Fire can be added to the thief’s arrows, or a critical hit chance granted to the warrior. Locating every nook becomes surprisingly compelling, perhaps because often some of the knottiest puzzles are involved in obtaining these extras, and we found it hard to move on without conquering them.
While there’s no online multiplayer mode, the game offers a local cooperative mode whereby three players can control all three characters simultaneously. The catch is everyone has to have their own controller, so you’ll need two extra keyboards and mice, or joypads plugged in. We had trouble getting our Logic 3 joypad to work properly – the right analogue stick didn’t function – but we had an extra keyboard and mouse so got a two-player game going with those.

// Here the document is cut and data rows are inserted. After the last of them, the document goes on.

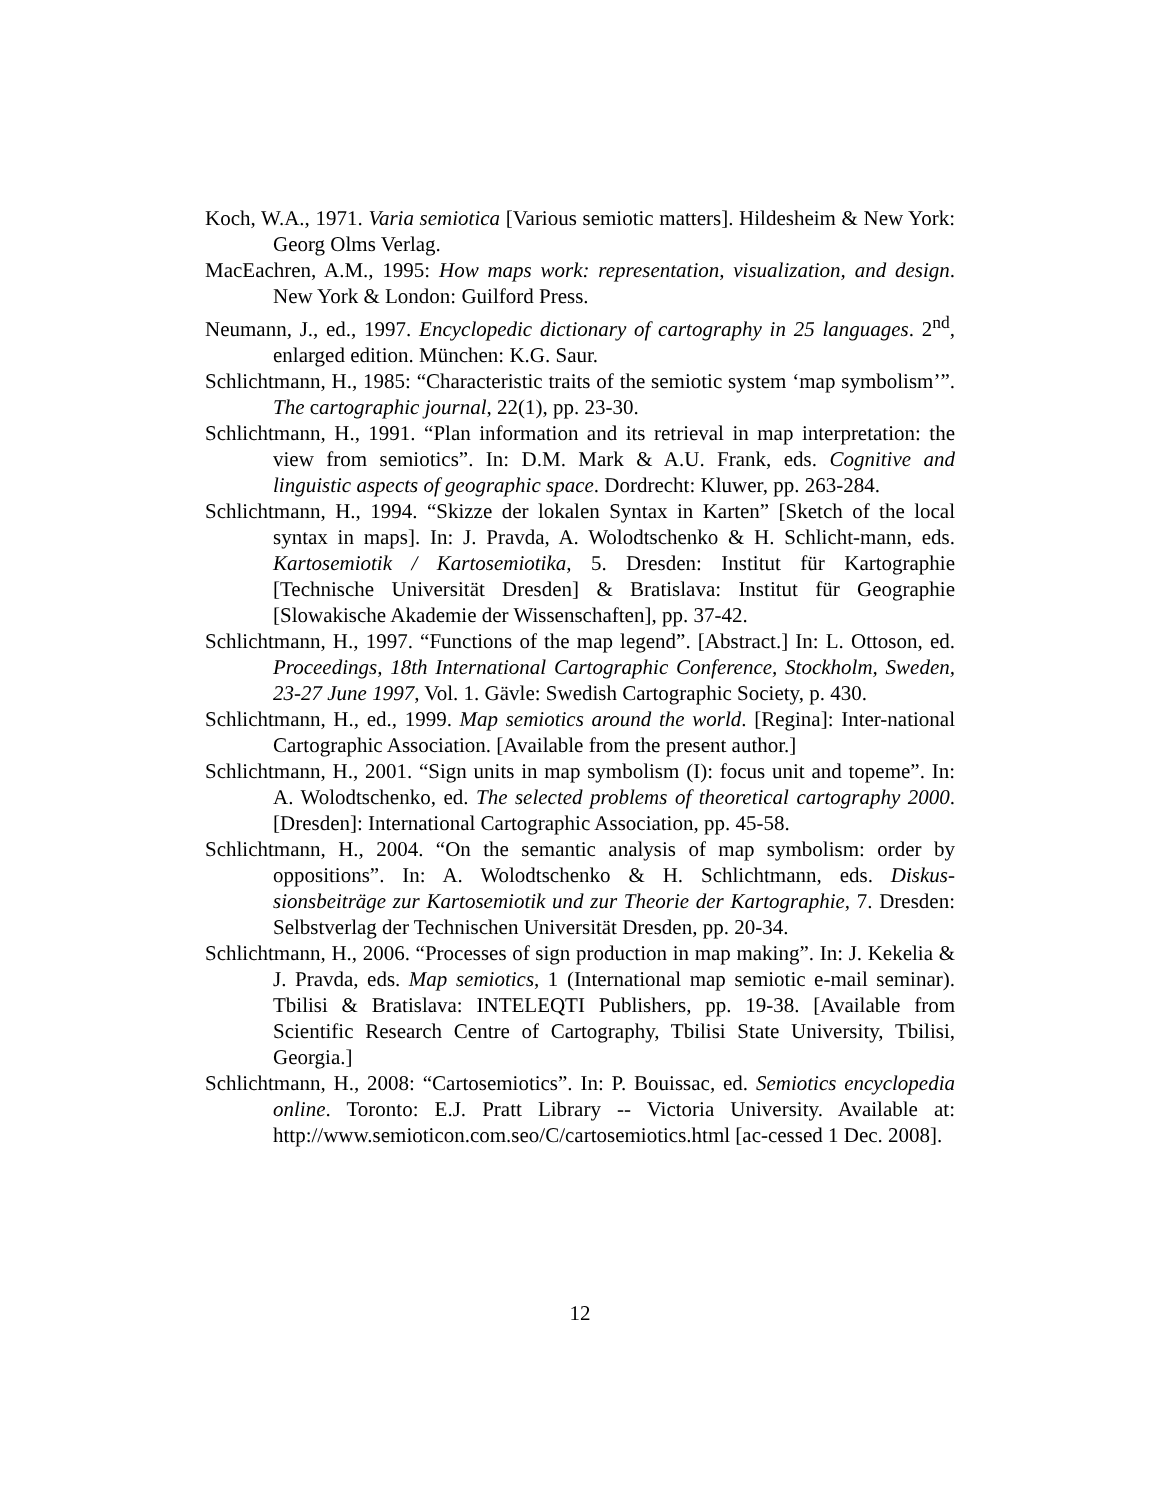Koch, W.A., 1971. Varia semiotica [Various semiotic matters]. Hildesheim & New York: Georg Olms Verlag.
MacEachren, A.M., 1995: How maps work: representation, visualization, and design. New York & London: Guilford Press.
Neumann, J., ed., 1997. Encyclopedic dictionary of cartography in 25 languages. 2<sup>nd</sup>, enlarged edition. München: K.G. Saur.
Schlichtmann, H., 1985: “Characteristic traits of the semiotic system ‘map symbolism’”. The cartographic journal, 22(1), pp. 23-30.
Schlichtmann, H., 1991. “Plan information and its retrieval in map interpretation: the view from semiotics”. In: D.M. Mark & A.U. Frank, eds. Cognitive and linguistic aspects of geographic space. Dordrecht: Kluwer, pp. 263-284.
Schlichtmann, H., 1994. “Skizze der lokalen Syntax in Karten” [Sketch of the local syntax in maps]. In: J. Pravda, A. Wolodtschenko & H. Schlicht-mann, eds. Kartosemiotik / Kartosemiotika, 5. Dresden: Institut für Kartographie [Technische Universität Dresden] & Bratislava: Institut für Geographie [Slowakische Akademie der Wissenschaften], pp. 37-42.
Schlichtmann, H., 1997. “Functions of the map legend”. [Abstract.] In: L. Ottoson, ed. Proceedings, 18th International Cartographic Conference, Stockholm, Sweden, 23-27 June 1997, Vol. 1. Gävle: Swedish Cartographic Society, p. 430.
Schlichtmann, H., ed., 1999. Map semiotics around the world. [Regina]: Inter-national Cartographic Association. [Available from the present author.]
Schlichtmann, H., 2001. “Sign units in map symbolism (I): focus unit and topeme”. In: A. Wolodtschenko, ed. The selected problems of theoretical cartography 2000. [Dresden]: International Cartographic Association, pp. 45-58.
Schlichtmann, H., 2004. “On the semantic analysis of map symbolism: order by oppositions”. In: A. Wolodtschenko & H. Schlichtmann, eds. Diskus-sionsbeiträge zur Kartosemiotik und zur Theorie der Kartographie, 7. Dresden: Selbstverlag der Technischen Universität Dresden, pp. 20-34.
Schlichtmann, H., 2006. “Processes of sign production in map making”. In: J. Kekelia & J. Pravda, eds. Map semiotics, 1 (International map semiotic e-mail seminar). Tbilisi & Bratislava: INTELEQTI Publishers, pp. 19-38. [Available from Scientific Research Centre of Cartography, Tbilisi State University, Tbilisi, Georgia.]
Schlichtmann, H., 2008: “Cartosemiotics”. In: P. Bouissac, ed. Semiotics encyclopedia online. Toronto: E.J. Pratt Library -- Victoria University. Available at: http://www.semioticon.com.seo/C/cartosemiotics.html [ac-cessed 1 Dec. 2008].
12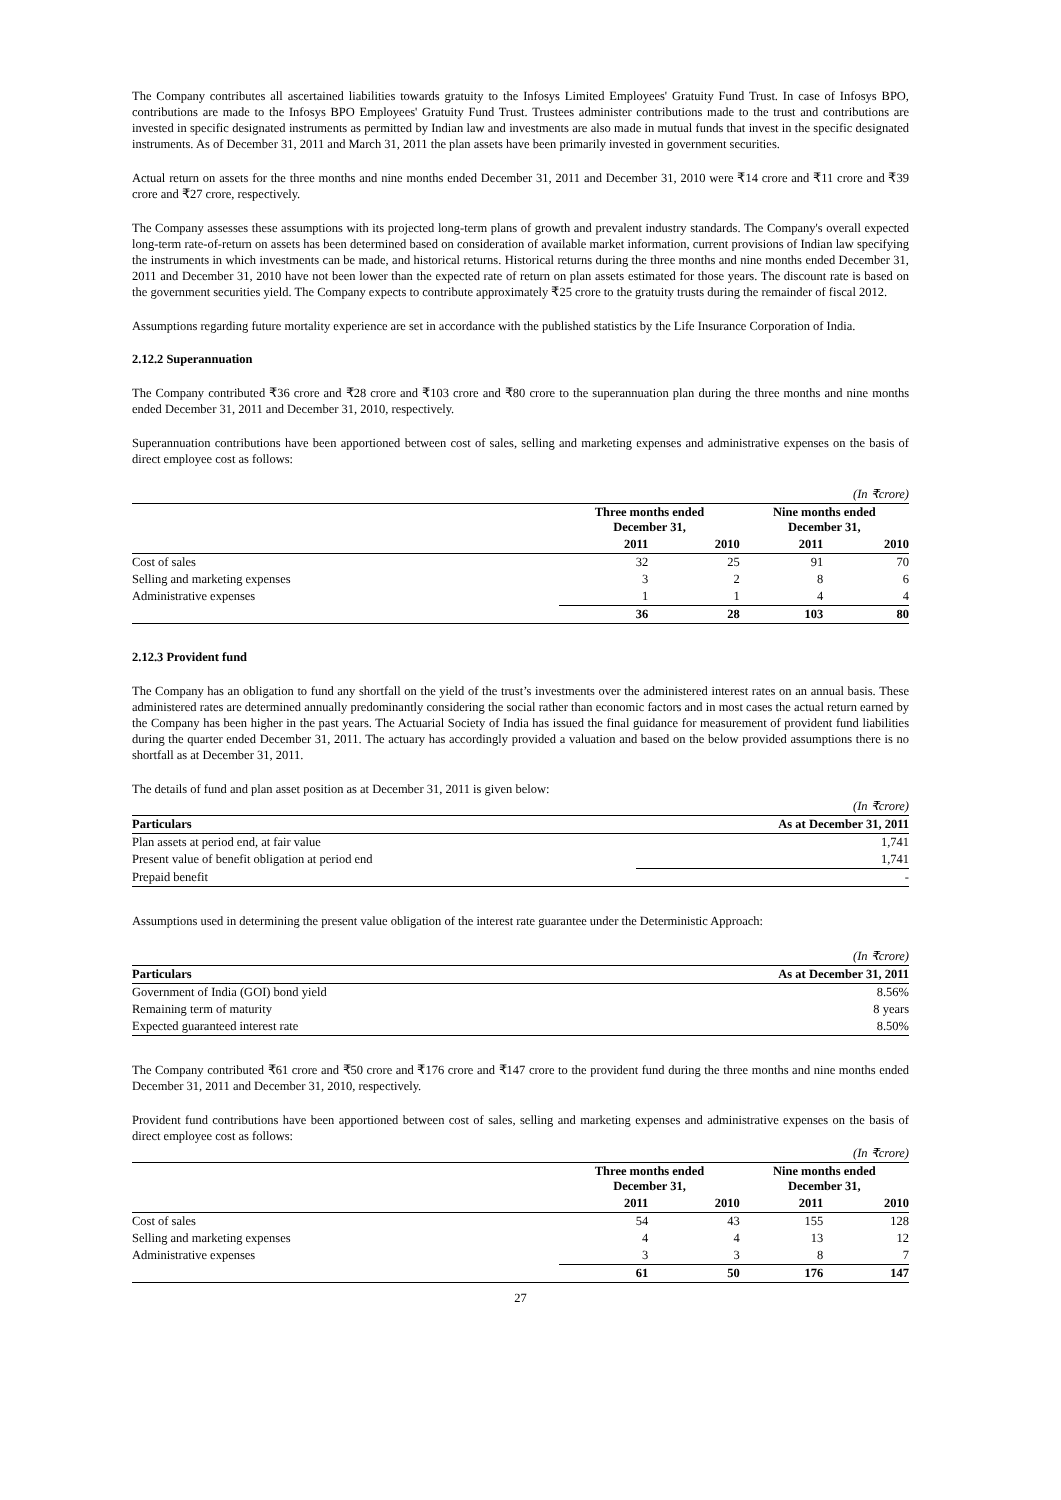The Company contributes all ascertained liabilities towards gratuity to the Infosys Limited Employees' Gratuity Fund Trust. In case of Infosys BPO, contributions are made to the Infosys BPO Employees' Gratuity Fund Trust. Trustees administer contributions made to the trust and contributions are invested in specific designated instruments as permitted by Indian law and investments are also made in mutual funds that invest in the specific designated instruments. As of December 31, 2011 and March 31, 2011 the plan assets have been primarily invested in government securities.
Actual return on assets for the three months and nine months ended December 31, 2011 and December 31, 2010 were ₹14 crore and ₹11 crore and ₹39 crore and ₹27 crore, respectively.
The Company assesses these assumptions with its projected long-term plans of growth and prevalent industry standards. The Company's overall expected long-term rate-of-return on assets has been determined based on consideration of available market information, current provisions of Indian law specifying the instruments in which investments can be made, and historical returns. Historical returns during the three months and nine months ended December 31, 2011 and December 31, 2010 have not been lower than the expected rate of return on plan assets estimated for those years. The discount rate is based on the government securities yield. The Company expects to contribute approximately ₹25 crore to the gratuity trusts during the remainder of fiscal 2012.
Assumptions regarding future mortality experience are set in accordance with the published statistics by the Life Insurance Corporation of India.
2.12.2 Superannuation
The Company contributed ₹36 crore and ₹28 crore and ₹103 crore and ₹80 crore to the superannuation plan during the three months and nine months ended December 31, 2011 and December 31, 2010, respectively.
Superannuation contributions have been apportioned between cost of sales, selling and marketing expenses and administrative expenses on the basis of direct employee cost as follows:
| (In ₹crore) | | | | |
| | Three months ended December 31, | | Nine months ended December 31, | |
| | 2011 | 2010 | 2011 | 2010 |
| Cost of sales | 32 | 25 | 91 | 70 |
| Selling and marketing expenses | 3 | 2 | 8 | 6 |
| Administrative expenses | 1 | 1 | 4 | 4 |
| | 36 | 28 | 103 | 80 |
2.12.3 Provident fund
The Company has an obligation to fund any shortfall on the yield of the trust’s investments over the administered interest rates on an annual basis. These administered rates are determined annually predominantly considering the social rather than economic factors and in most cases the actual return earned by the Company has been higher in the past years. The Actuarial Society of India has issued the final guidance for measurement of provident fund liabilities during the quarter ended December 31, 2011. The actuary has accordingly provided a valuation and based on the below provided assumptions there is no shortfall as at December 31, 2011.
The details of fund and plan asset position as at December 31, 2011 is given below:
| (In ₹crore) | |
| Particulars | As at December 31, 2011 |
| Plan assets at period end, at fair value | 1,741 |
| Present value of benefit obligation at period end | 1,741 |
| Prepaid benefit | - |
Assumptions used in determining the present value obligation of the interest rate guarantee under the Deterministic Approach:
| (In ₹crore) | |
| Particulars | As at December 31, 2011 |
| Government of India (GOI) bond yield | 8.56% |
| Remaining term of maturity | 8 years |
| Expected guaranteed interest rate | 8.50% |
The Company contributed ₹61 crore and ₹50 crore and ₹176 crore and ₹147 crore to the provident fund during the three months and nine months ended December 31, 2011 and December 31, 2010, respectively.
Provident fund contributions have been apportioned between cost of sales, selling and marketing expenses and administrative expenses on the basis of direct employee cost as follows:
| (In ₹crore) | | | | |
| | Three months ended December 31, | | Nine months ended December 31, | |
| | 2011 | 2010 | 2011 | 2010 |
| Cost of sales | 54 | 43 | 155 | 128 |
| Selling and marketing expenses | 4 | 4 | 13 | 12 |
| Administrative expenses | 3 | 3 | 8 | 7 |
| | 61 | 50 | 176 | 147 |
27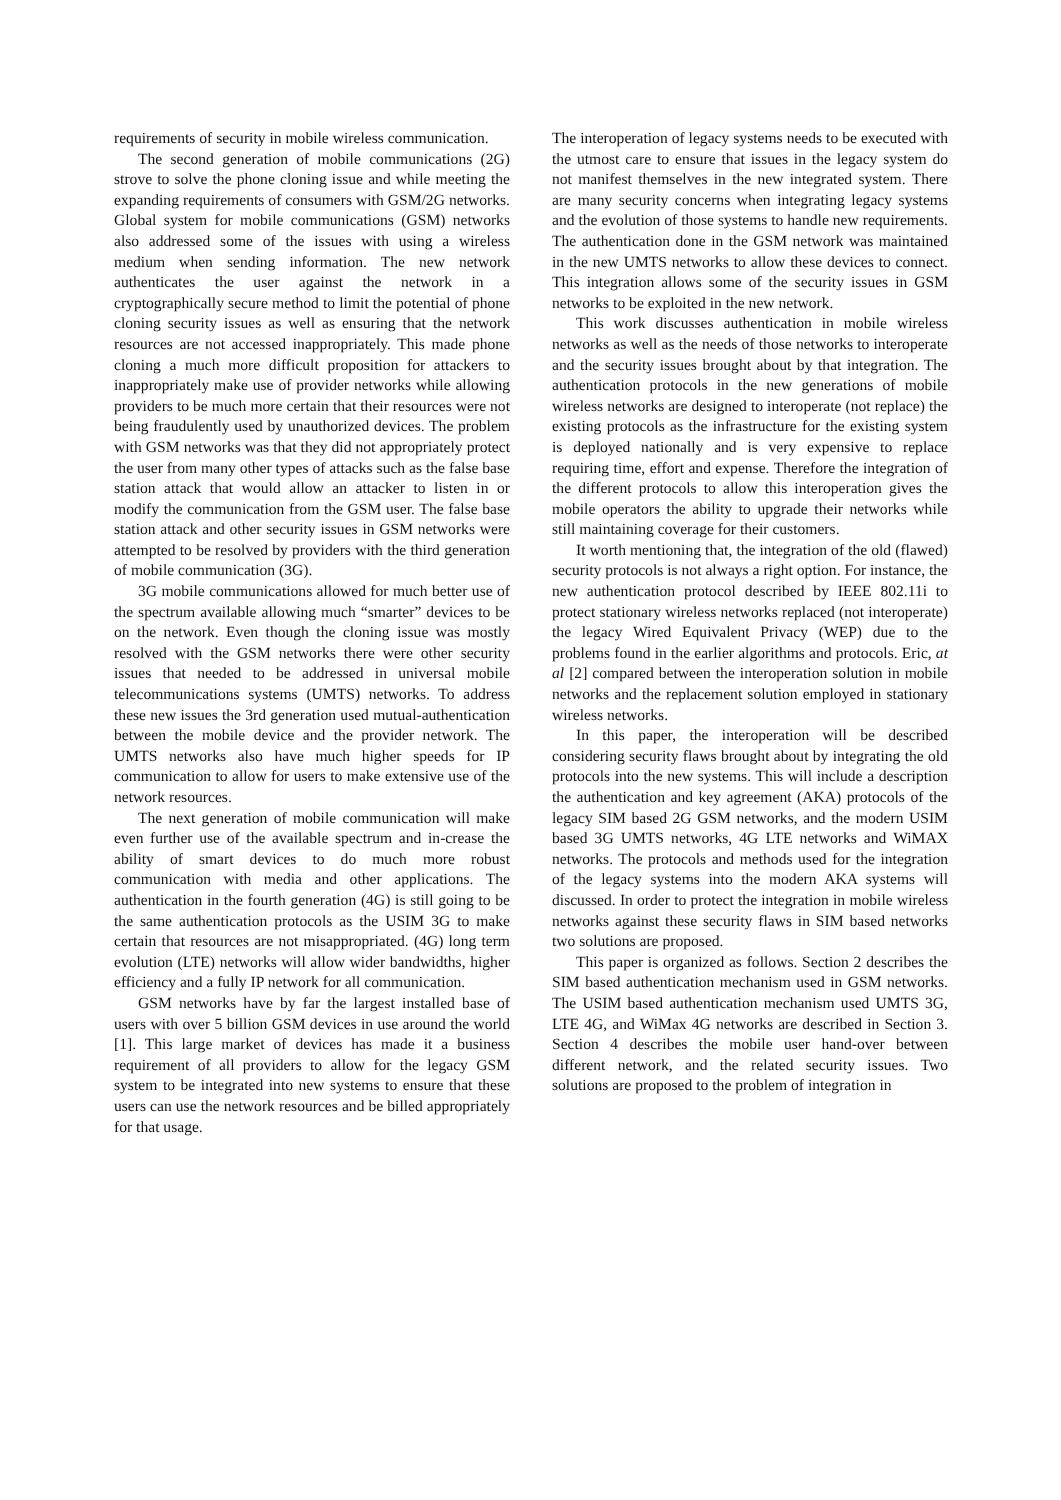requirements of security in mobile wireless communication.
The second generation of mobile communications (2G) strove to solve the phone cloning issue and while meeting the expanding requirements of consumers with GSM/2G networks. Global system for mobile communications (GSM) networks also addressed some of the issues with using a wireless medium when sending information. The new network authenticates the user against the network in a cryptographically secure method to limit the potential of phone cloning security issues as well as ensuring that the network resources are not accessed inappropriately. This made phone cloning a much more difficult proposition for attackers to inappropriately make use of provider networks while allowing providers to be much more certain that their resources were not being fraudulently used by unauthorized devices. The problem with GSM networks was that they did not appropriately protect the user from many other types of attacks such as the false base station attack that would allow an attacker to listen in or modify the communication from the GSM user. The false base station attack and other security issues in GSM networks were attempted to be resolved by providers with the third generation of mobile communication (3G).
3G mobile communications allowed for much better use of the spectrum available allowing much “smarter” devices to be on the network. Even though the cloning issue was mostly resolved with the GSM networks there were other security issues that needed to be addressed in universal mobile telecommunications systems (UMTS) networks. To address these new issues the 3rd generation used mutual-authentication between the mobile device and the provider network. The UMTS networks also have much higher speeds for IP communication to allow for users to make extensive use of the network resources.
The next generation of mobile communication will make even further use of the available spectrum and in-crease the ability of smart devices to do much more robust communication with media and other applications. The authentication in the fourth generation (4G) is still going to be the same authentication protocols as the USIM 3G to make certain that resources are not misappropriated. (4G) long term evolution (LTE) networks will allow wider bandwidths, higher efficiency and a fully IP network for all communication.
GSM networks have by far the largest installed base of users with over 5 billion GSM devices in use around the world [1]. This large market of devices has made it a business requirement of all providers to allow for the legacy GSM system to be integrated into new systems to ensure that these users can use the network resources and be billed appropriately for that usage.
The interoperation of legacy systems needs to be executed with the utmost care to ensure that issues in the legacy system do not manifest themselves in the new integrated system. There are many security concerns when integrating legacy systems and the evolution of those systems to handle new requirements. The authentication done in the GSM network was maintained in the new UMTS networks to allow these devices to connect. This integration allows some of the security issues in GSM networks to be exploited in the new network.
This work discusses authentication in mobile wireless networks as well as the needs of those networks to interoperate and the security issues brought about by that integration. The authentication protocols in the new generations of mobile wireless networks are designed to interoperate (not replace) the existing protocols as the infrastructure for the existing system is deployed nationally and is very expensive to replace requiring time, effort and expense. Therefore the integration of the different protocols to allow this interoperation gives the mobile operators the ability to upgrade their networks while still maintaining coverage for their customers.
It worth mentioning that, the integration of the old (flawed) security protocols is not always a right option. For instance, the new authentication protocol described by IEEE 802.11i to protect stationary wireless networks replaced (not interoperate) the legacy Wired Equivalent Privacy (WEP) due to the problems found in the earlier algorithms and protocols. Eric, at al [2] compared between the interoperation solution in mobile networks and the replacement solution employed in stationary wireless networks.
In this paper, the interoperation will be described considering security flaws brought about by integrating the old protocols into the new systems. This will include a description the authentication and key agreement (AKA) protocols of the legacy SIM based 2G GSM networks, and the modern USIM based 3G UMTS networks, 4G LTE networks and WiMAX networks. The protocols and methods used for the integration of the legacy systems into the modern AKA systems will discussed. In order to protect the integration in mobile wireless networks against these security flaws in SIM based networks two solutions are proposed.
This paper is organized as follows. Section 2 describes the SIM based authentication mechanism used in GSM networks. The USIM based authentication mechanism used UMTS 3G, LTE 4G, and WiMax 4G networks are described in Section 3. Section 4 describes the mobile user hand-over between different network, and the related security issues. Two solutions are proposed to the problem of integration in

And it’s a different experience still, creating a whole new range of strategies which can be employed to overcome Trine’s challenges. The wizard really comes into his own, as the second player can stand on the boxes he creates while the mage levitates them up to those difficult-to-reach experience potions.
Bosses can be kept busy by the fighter blocking with his shield, while the thief stands back and pings multiple arrows into them. The game tends to be slightly easier as a result, although it generally takes longer to get several bodies across the various pits and chasms, rather than just one.
The only niggle we had with Trine’s overall design philosophy is that the basic puzzle elements – see-saws, suspended platforms on wheels and so on – are repeated over and over throughout the levels. But that’s nit-picking, in all honesty, and it certainly didn’t dampen our enthusiasm for this rather splendid combination of RPG, puzzling and platforming.